AI models are commoditizing. The gap between GPT-5, Claude, and Gemini is narrowing fast. The value is moving from the model to what you build with it. This means the platform layer above the models is where the next decade of value gets captured.
AI work is becoming a profession. Job listings for "AI-native" roles are now standard at major companies. Consultancies are hiring AI specialists. Solo operators are building businesses around being good at AI. These people need tools built for making, not just using.
Creator economy infrastructure is mature. Stripe Connect handles payments. SaaS subscription billing is solved. Identity verification, fraud detection, payouts: all available off the shelf. The infrastructure that took Substack and Patreon years to figure out is now a weekend project.
What is missing is the platform that does for AI work what GitHub did for code: make it easy to build, easy to share, and easy to earn from.
That is what we are building.
The plan from here
The first version of Laavod is the universal AI workspace.

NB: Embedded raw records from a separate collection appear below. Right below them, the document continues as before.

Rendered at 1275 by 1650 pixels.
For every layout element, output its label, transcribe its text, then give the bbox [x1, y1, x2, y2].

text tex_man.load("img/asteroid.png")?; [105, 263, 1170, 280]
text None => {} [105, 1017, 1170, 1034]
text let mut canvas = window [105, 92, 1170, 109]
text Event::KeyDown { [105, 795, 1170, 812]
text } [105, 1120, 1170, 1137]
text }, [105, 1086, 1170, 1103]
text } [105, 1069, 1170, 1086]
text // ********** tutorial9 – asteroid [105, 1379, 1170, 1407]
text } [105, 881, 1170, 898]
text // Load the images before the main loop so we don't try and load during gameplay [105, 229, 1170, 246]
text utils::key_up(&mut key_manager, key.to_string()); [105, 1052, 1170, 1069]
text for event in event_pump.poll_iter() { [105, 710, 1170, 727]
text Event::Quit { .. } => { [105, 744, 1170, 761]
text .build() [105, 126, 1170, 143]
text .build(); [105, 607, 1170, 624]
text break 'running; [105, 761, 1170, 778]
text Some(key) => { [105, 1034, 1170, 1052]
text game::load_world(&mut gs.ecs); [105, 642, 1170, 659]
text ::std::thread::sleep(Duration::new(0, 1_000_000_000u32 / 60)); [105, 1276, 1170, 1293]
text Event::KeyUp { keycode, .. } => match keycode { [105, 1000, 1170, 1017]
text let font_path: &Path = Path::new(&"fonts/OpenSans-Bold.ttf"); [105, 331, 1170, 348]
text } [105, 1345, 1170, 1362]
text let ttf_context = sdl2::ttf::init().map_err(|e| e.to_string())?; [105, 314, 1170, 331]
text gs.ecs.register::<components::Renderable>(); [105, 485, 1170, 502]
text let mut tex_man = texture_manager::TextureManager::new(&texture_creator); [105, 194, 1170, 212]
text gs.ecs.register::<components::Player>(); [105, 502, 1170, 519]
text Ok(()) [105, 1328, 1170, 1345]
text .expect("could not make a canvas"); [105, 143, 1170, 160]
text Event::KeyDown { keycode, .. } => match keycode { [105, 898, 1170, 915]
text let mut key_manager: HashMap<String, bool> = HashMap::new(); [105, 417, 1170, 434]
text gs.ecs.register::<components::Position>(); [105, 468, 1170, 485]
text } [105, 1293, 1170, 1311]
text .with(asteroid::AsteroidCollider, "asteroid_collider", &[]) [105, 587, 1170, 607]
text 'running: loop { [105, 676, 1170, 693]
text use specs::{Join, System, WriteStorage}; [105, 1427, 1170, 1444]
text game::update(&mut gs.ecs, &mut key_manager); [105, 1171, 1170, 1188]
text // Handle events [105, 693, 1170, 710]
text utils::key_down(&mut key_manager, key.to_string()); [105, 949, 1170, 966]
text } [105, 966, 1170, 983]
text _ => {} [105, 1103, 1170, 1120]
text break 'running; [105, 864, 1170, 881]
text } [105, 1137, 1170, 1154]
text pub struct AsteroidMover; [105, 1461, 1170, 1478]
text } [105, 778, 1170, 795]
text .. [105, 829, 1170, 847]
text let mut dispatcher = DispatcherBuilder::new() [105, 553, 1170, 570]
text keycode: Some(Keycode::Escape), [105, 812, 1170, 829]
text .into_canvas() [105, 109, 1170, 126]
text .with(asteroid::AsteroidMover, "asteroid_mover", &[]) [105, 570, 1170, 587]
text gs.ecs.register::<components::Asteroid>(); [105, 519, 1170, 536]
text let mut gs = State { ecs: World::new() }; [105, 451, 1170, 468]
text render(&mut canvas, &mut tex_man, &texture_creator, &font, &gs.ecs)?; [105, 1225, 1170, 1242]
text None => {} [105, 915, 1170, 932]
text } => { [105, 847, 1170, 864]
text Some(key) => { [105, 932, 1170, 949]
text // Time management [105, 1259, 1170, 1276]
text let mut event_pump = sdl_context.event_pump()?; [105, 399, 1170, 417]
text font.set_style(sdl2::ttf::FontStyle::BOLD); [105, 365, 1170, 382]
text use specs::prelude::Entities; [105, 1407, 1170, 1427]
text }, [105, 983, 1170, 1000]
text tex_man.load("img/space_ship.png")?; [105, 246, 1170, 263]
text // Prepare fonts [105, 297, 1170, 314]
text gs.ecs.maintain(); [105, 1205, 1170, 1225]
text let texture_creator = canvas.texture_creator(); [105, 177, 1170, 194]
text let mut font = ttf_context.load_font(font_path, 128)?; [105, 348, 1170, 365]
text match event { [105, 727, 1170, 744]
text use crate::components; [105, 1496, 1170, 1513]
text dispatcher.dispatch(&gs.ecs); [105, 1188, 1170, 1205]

Build AI work using any of 247+ models. Connect to the tools your team already uses. Publish what you build with a single URL. Bring your own provider keys at zero markup, or use Laavod credits with the platform's negotiated rates.
The second version is the marketplace. Set a price. Accept subscribers. Run a paid community. Get paid via Stripe Connect. Keep 95%.
The third version is the economic layer. Custom models. Evaluation infrastructure. Enterprise governance. The place where AI work has the same dignity as any other professional output.
We did not invent the asset class. The asset class invented itself when enough people started doing valuable work with AI. What we are building is the place that recognizes that work, treats it as real, and gives it somewhere to live.
The AI economy is being built. By the people on this platform.